== Segment start ==

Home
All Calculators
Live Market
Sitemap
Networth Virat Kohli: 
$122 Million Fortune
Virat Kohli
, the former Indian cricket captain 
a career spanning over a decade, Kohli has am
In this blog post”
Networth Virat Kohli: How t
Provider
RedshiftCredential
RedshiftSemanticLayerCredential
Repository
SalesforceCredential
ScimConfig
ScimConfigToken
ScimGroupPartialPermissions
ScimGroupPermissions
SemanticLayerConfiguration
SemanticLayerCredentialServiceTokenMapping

== Segment end ==

## Goal of the exercise
Out of the entries, pull every line that mentions "Virat".

## Result of this exercise
Networth Virat Kohli: 
Virat Kohli
Networth Virat Kohli: How t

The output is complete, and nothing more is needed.